During exile, Ovid wrote five books of the Tristia (literally, Sadness) and four books of the Epistulae ex Ponto (Letters from the Black Sea). These poems were composed as letters of appeal to Augustus, his friends, and Rome, to revoke his exile and allow him to return. He also wrote a short invective poem called Ibis around 11-12 CE. All of these poems were written in elegiac couplets.

His Style

Ovid was first and foremost an elegiac poet, and Ovid's hexameters have a lot of the bounce and quickness of elegy. Ovid obviously prefers dactyls to spondees. In our lines, we see that he uses the dactyl 54.83% of the time, which leaves just 45.17% for spondees. Vergil and his heavy, serious meter is the inverse of Ovid.

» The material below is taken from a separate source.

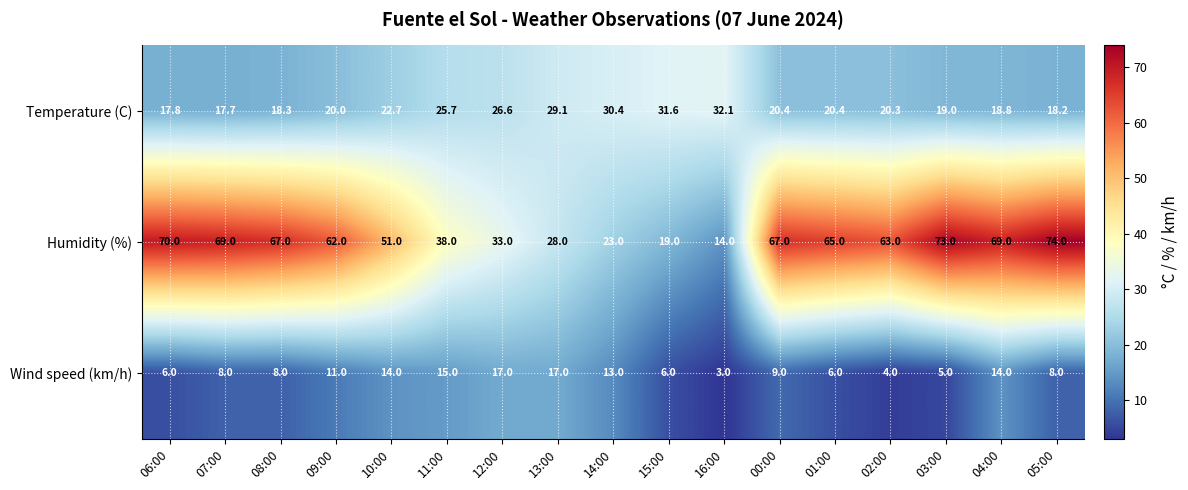

What is the difference between the second highest and minimum values in the Wind speed (km/h) series?

14.0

Like many other Augustan poets, Ovid prefers to begin his line with a dactyl. In fact, his eight most common patterns all begin with a dactyl. Contrast this with Vergil, whose top eight patterns included four that begin with a spondee. We can look at this difference even more by contrasting Ovid's use of DDDD (5.83%) with Vergil's (1.95%), as well as Ovid's use of SSSS (1.75%) to Vergil's (7.06%).

While Vergil uses elision to work with his narrative (Anderson notes that it helps connect phrases and reinforce the complexity of the narrative), Ovid works to create a much cleaner line, and uses elision less frequently. In our lines, Ovid's elision rate (the number of elisions divided by number of lines) is 0.2482, while Vergil's is 0.5485. Anderson also notes that a large portion of Ovid's elisions occur with -que, et, or est, and don't serve to constrict the flow of the story. Perhaps taking a lesson from the elegiac couplet (where he would stitch two separate phrases together to form the quasi-pentameter second line), Ovid uses the caesura to divide phrases. So especially with Ovid, understanding where the caesura falls helps immensely in not just understanding the scansion of the line, but also its sense.


Sources

Anderson, William S. 1997. Ovid's Metamorphoses, Books 1-5. Norman: University of Oklahoma Press.
Conte, Gian Biagio. 1994. Latin Literature: A History. Baltimore: The Johns Hopkins Press.